Posted: 26/10/2022
The Technology and Construction Court (TCC) has handed down another judgment on the enforceability of liquidated damages provisions in building contracts. This was the second time in the space of a year where this issue was considered, following the case of Eco World v Dobler UK Ltd [2021] EWHC 2207, and the court again emphasised the fundamental importance of certainty in drafting contracts.
Buckingham Group Contracting Ltd (BGC), the claimant, was engaged by Peel L&P Investments and Property Ltd (Peel), the defendant, under an amended JCT Design and Build Contract 2016 (JCT) for the design and build of a new manufacturing facility and associated external works. The contract sum was c£26m and the completion date was 1 October 2018.
Clause 2.29 of the JCT conditions provided for the payment of liquidated damages (LADs) at the rate stated in the contract particulars (or any lesser rate stated by Peel) if Peel issued a non-completion notice for the works. The contract particulars, however, expressly referred to a bespoke liquidated damages schedule (Schedule 10).
Schedule 10 contained a table setting out a list of milestone dates up to a practical completion date of 30 November 2018; a proposed contract sum of c£25.7m; two sets of daily rates for LADs; two sets of weekly rates for LADs; and a LADs cap of c£1.9m.
The works were significantly delayed and the parties disputed the financial liability for those delays. BGC then commenced a claim seeking declarations that the LADs provisions were void for uncertainty and that the cap on the LADs also operated as a cap on their liability for general damages.
The judge began his judgment by citing a number of cases which confirmed that the court is reluctant to hold a provision in a contract void for uncertainty. If it is open to the court to find an interpretation which gives effect to the parties’ intentions, then it will do so. It was held that the provision would only be void if the court cannot reach any conclusion as to what was intended or where it is unsafe to prefer one possible meaning to other equally possible meanings.
The judge held that the LADs provisions in this contract were enforceable and BGC was not entitled to the declarations sought. The judge used the fact that Schedule 10 was an unedited copy of a tender document to ascertain a clear contractual intention between the parties.
The judge also decided that the second column in Schedule 10 (with a particular set of LAD rates) was to prevail and was sufficiently certain as it represented BGC’s best and final offer (BAFO) which came after its tender offer. The practical completion date on the schedule could be used for the accrual of liquidated damages while the different date for completion could remain operative for other purposes.
The contract sum differences were of no great consequence and meant only that the parties had agreed on liquidated damages amounts based on a contract sum which had not been updated to reflect the finally agreed contract sum.
BGC also submitted that, in the event the LADs were unenforceable, any remedy for general damages for delay was capped in the amount of c£1.9m as this figure appeared as a cap in Schedule 10. BGC relied on last year’s TCC decision in Eco World which determined whether a liquidated damages provision, if not void or penal, would operate as a general limitation of liability clause.

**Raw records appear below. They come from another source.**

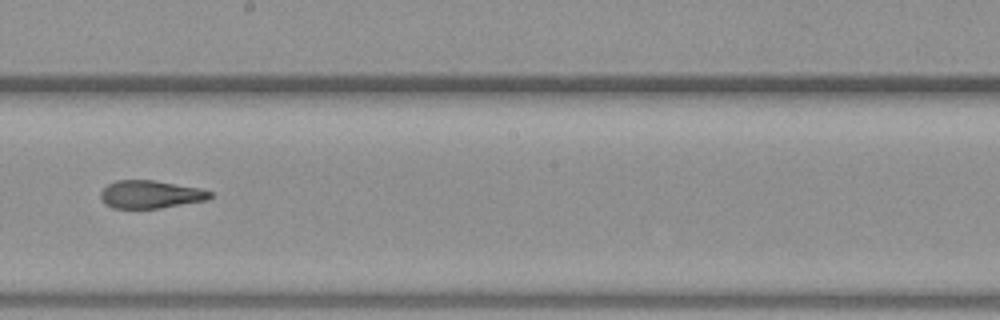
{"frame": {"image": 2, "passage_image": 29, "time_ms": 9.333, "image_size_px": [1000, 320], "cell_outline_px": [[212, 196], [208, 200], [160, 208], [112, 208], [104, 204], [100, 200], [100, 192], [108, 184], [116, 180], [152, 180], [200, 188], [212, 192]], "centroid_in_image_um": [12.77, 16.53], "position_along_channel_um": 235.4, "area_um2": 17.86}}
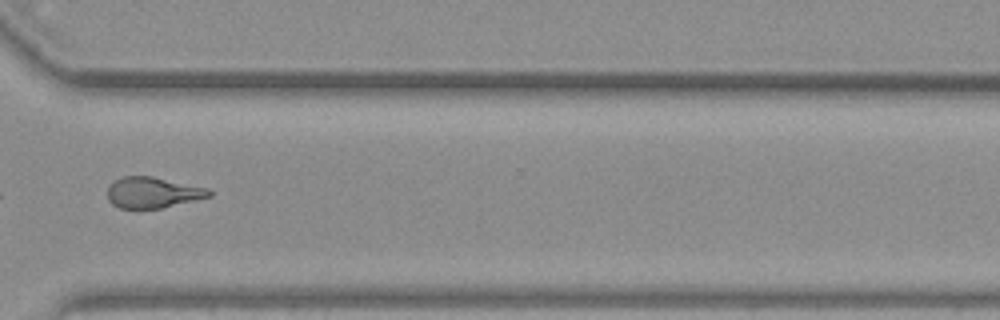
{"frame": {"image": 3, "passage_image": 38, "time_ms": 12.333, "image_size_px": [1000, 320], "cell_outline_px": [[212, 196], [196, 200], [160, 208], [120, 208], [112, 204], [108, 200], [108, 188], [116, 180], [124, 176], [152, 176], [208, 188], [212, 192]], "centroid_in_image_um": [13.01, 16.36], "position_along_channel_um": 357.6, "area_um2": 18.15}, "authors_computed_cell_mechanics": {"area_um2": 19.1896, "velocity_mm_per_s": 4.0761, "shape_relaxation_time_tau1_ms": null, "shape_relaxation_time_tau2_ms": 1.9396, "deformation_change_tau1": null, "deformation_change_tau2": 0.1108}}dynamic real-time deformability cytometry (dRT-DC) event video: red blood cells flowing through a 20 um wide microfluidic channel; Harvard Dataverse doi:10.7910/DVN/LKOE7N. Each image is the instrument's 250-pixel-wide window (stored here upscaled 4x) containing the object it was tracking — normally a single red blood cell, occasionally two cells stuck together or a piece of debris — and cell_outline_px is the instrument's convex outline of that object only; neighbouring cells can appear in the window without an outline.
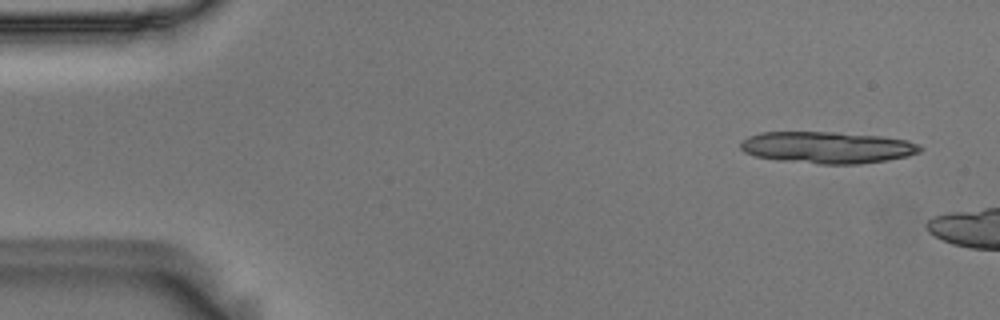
{"species": "Egyptian fruit bat (a non-hibernating species)", "species_latin": "Rousettus aegyptiacus", "temperature_condition": "room temperature", "stored_images_in_passage": 8, "camera_frame_rate_fps": 3000, "um_per_image_px": 0.085, "animal": {"sex": "male"}, "frame": {"image": 1, "passage_image": 1, "time_ms": 0.0, "image_size_px": [1000, 320], "cell_outline_px": [[924, 148], [920, 152], [908, 156], [860, 164], [820, 164], [780, 160], [756, 156], [744, 152], [740, 148], [740, 144], [748, 136], [760, 132], [836, 132], [880, 136], [908, 140], [920, 144]], "centroid_in_image_um": [70.35, 12.53], "position_along_channel_um": 14.6, "area_um2": 33.23}}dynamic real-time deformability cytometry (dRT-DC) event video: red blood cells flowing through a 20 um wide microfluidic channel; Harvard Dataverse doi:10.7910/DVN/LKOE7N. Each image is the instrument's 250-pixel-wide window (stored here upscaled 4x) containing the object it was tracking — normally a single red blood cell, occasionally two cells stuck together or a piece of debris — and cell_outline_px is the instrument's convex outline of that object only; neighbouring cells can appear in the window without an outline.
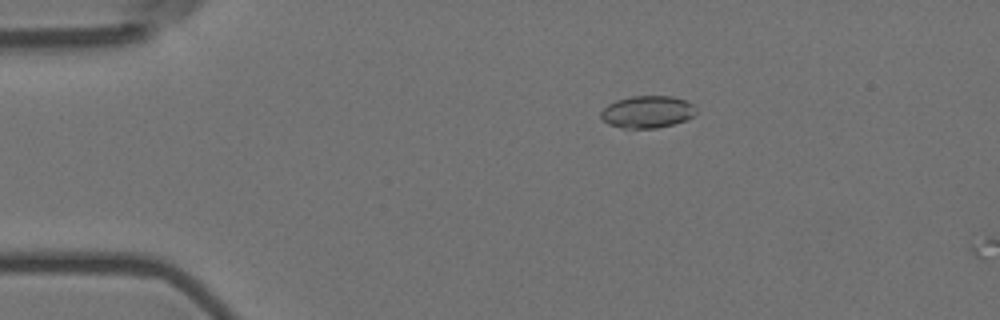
{"species": "Egyptian fruit bat (a non-hibernating species)", "species_latin": "Rousettus aegyptiacus", "temperature_condition": "room temperature", "stored_images_in_passage": 6, "camera_frame_rate_fps": 3000, "um_per_image_px": 0.085, "animal": {"sex": "female"}, "frame": {"image": 1, "passage_image": 4, "time_ms": 1.0, "image_size_px": [1000, 320], "cell_outline_px": [[696, 112], [688, 120], [656, 128], [624, 128], [608, 124], [600, 116], [600, 112], [608, 104], [616, 100], [632, 96], [672, 96], [684, 100], [692, 104], [696, 108]], "centroid_in_image_um": [55.02, 9.51], "position_along_channel_um": 30.0, "area_um2": 17.8}}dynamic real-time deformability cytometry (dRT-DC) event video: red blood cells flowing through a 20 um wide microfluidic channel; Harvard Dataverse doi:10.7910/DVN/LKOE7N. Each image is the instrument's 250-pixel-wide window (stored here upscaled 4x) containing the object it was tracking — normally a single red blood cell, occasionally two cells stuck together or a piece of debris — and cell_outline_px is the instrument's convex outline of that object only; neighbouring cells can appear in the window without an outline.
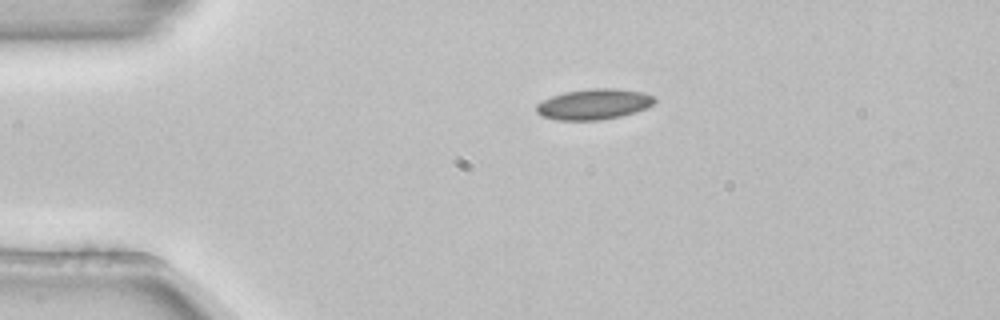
{"species": "common noctule bat (a hibernating species)", "species_latin": "Nyctalus noctula", "temperature_condition": "room temperature", "stored_images_in_passage": 1, "camera_frame_rate_fps": 3000, "um_per_image_px": 0.085, "animal": {"sex": "female", "body_mass_g": 22.7, "forearm_length_mm": 54.2}, "frame": {"image": 1, "passage_image": 1, "time_ms": 0.0, "image_size_px": [1000, 320], "cell_outline_px": [[656, 100], [652, 104], [636, 112], [620, 116], [600, 120], [556, 120], [540, 116], [536, 112], [536, 104], [552, 96], [564, 92], [588, 88], [616, 88], [644, 92], [652, 96]], "centroid_in_image_um": [50.45, 8.85], "position_along_channel_um": 34.6, "area_um2": 21.15}}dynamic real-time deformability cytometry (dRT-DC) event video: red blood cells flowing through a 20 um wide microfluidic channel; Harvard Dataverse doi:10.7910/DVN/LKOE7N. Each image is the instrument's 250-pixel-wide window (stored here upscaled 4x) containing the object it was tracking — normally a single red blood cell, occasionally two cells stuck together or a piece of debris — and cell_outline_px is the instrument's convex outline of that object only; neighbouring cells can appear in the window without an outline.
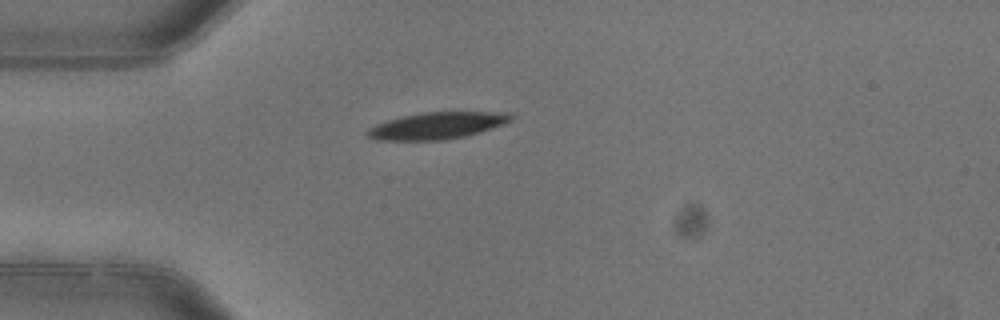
{"species": "common noctule bat (a hibernating species)", "species_latin": "Nyctalus noctula", "temperature_condition": "warm", "stored_images_in_passage": 4, "camera_frame_rate_fps": 3000, "um_per_image_px": 0.085, "animal": {"sex": "female"}, "frame": {"image": 1, "passage_image": 4, "time_ms": 1.0, "image_size_px": [1000, 320], "cell_outline_px": [[512, 120], [504, 124], [480, 132], [464, 136], [444, 140], [376, 140], [368, 136], [364, 132], [368, 128], [376, 124], [388, 120], [420, 112], [508, 112], [512, 116]], "centroid_in_image_um": [37.13, 10.68], "position_along_channel_um": 47.9, "area_um2": 22.37}}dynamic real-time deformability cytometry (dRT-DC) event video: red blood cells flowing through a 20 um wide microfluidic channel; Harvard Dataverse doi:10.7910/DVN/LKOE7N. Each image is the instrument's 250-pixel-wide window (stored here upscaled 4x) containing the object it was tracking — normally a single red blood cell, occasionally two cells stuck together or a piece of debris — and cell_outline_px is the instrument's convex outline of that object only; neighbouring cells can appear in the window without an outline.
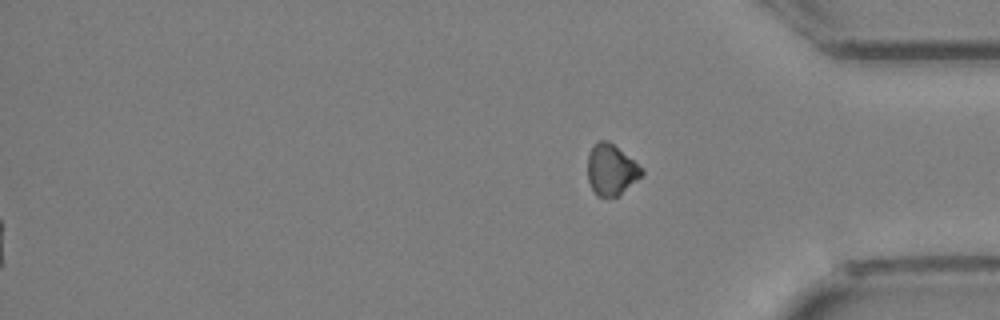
{"species": "Egyptian fruit bat (a non-hibernating species)", "species_latin": "Rousettus aegyptiacus", "temperature_condition": "cold", "stored_images_in_passage": 28, "segment_of_instrument_passage": [2, 2], "camera_frame_rate_fps": 3000, "um_per_image_px": 0.085, "animal": {"sex": "female"}, "frame": {"image": 1, "passage_image": 28, "time_ms": 9.0, "image_size_px": [1000, 320], "cell_outline_px": [[644, 172], [640, 176], [616, 196], [596, 196], [588, 180], [588, 156], [596, 140], [608, 140], [644, 168]], "centroid_in_image_um": [51.93, 14.39], "position_along_channel_um": 383.3, "area_um2": 15.72}}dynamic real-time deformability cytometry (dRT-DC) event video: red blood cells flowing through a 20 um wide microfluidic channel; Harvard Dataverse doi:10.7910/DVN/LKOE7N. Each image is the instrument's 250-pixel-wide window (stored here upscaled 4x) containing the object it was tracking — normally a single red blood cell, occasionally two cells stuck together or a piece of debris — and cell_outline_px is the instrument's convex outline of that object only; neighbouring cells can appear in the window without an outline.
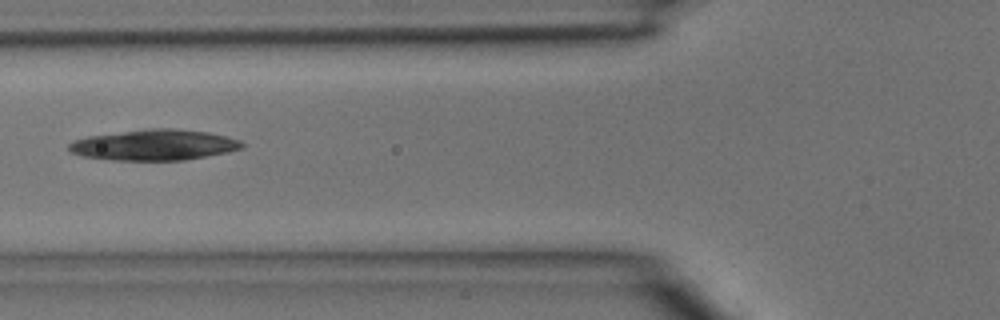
{"species": "common noctule bat (a hibernating species)", "species_latin": "Nyctalus noctula", "temperature_condition": "room temperature", "stored_images_in_passage": 2, "camera_frame_rate_fps": 3000, "um_per_image_px": 0.085, "animal": {"sex": "male", "body_mass_g": 15.6}, "frame": {"image": 1, "passage_image": 2, "time_ms": 0.333, "image_size_px": [1000, 320], "cell_outline_px": [[244, 148], [228, 152], [184, 160], [112, 160], [84, 156], [72, 152], [68, 148], [68, 144], [76, 140], [88, 136], [144, 128], [172, 128], [208, 132], [228, 136], [240, 140], [244, 144]], "centroid_in_image_um": [13.15, 12.31], "position_along_channel_um": 112.7, "area_um2": 31.1}}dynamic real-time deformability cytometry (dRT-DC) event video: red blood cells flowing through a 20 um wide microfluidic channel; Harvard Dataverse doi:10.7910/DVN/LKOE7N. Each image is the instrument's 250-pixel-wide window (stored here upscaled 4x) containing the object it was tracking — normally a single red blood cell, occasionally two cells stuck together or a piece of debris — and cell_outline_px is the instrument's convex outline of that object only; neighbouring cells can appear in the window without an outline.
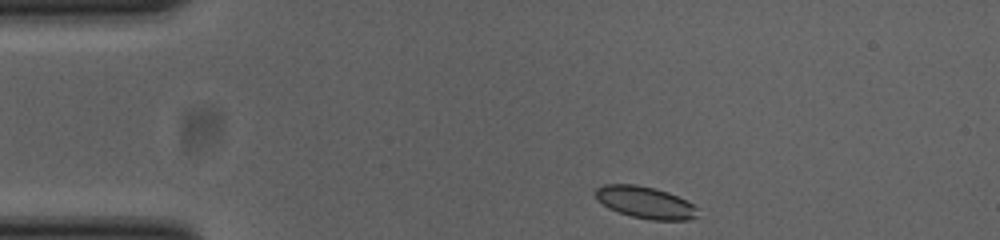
{"species": "common noctule bat (a hibernating species)", "species_latin": "Nyctalus noctula", "temperature_condition": "cold", "stored_images_in_passage": 44, "camera_frame_rate_fps": 3000, "um_per_image_px": 0.085, "animal": {"sex": "female", "body_mass_g": 23.0, "forearm_length_mm": 53.4}, "frame": {"image": 1, "passage_image": 1, "time_ms": 0.0, "image_size_px": [1000, 240], "cell_outline_px": [[696, 216], [688, 220], [652, 220], [632, 216], [608, 208], [596, 200], [596, 188], [604, 184], [636, 184], [656, 188], [668, 192], [692, 204], [696, 208]], "centroid_in_image_um": [54.8, 17.19], "position_along_channel_um": 30.2, "area_um2": 18.84}}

In the court’s judgment, this question was one of interpretation and whether “the language of the provision was broad enough to encompass any alternative liability that could arise in respect of general damages.”
The judge held that the cap in the present case was expressed as ‘Maximum LADs’ and not on anything else and that it sat within Schedule 10 which was specifically to do with LADs. Accordingly, there was no basis for concluding that the cap would have operated to cap BGC‘s liability for general damages. This is in contrast with the decision in Eco World, where the judge concluded that the LADs cap should not be read too literally and was sufficient to limit a contractor’s overall liability for late completion in the light of the ‘commercial context of the contract’.
This decision reminds us that the courts remain reluctant to hold that liquidated damages provisions are void for uncertainty in circumstances where a clear interpretation can be deduced. It is therefore vital that parties ensure their contract terms are checked for inconsistencies and ambiguities to mitigate the likelihood of disputes of this nature.
In particular, this case provides an example of the potential risks of appending correspondence or pre-contractual documentation to a construction contract by way of appendices or schedules, especially when such documents may allow future arguments about the final agreement reached. Although the validity of Schedule 10 was ultimately upheld in this case, its contents clearly allowed BGC to challenge the validity of LADs and required the court to determine the issue.
Finally, the case also emphasises that whether a delay cap in a contract will apply to general damages will very much depend on the exact words used by the parties and how the courts construe those words in the context of the contract overall.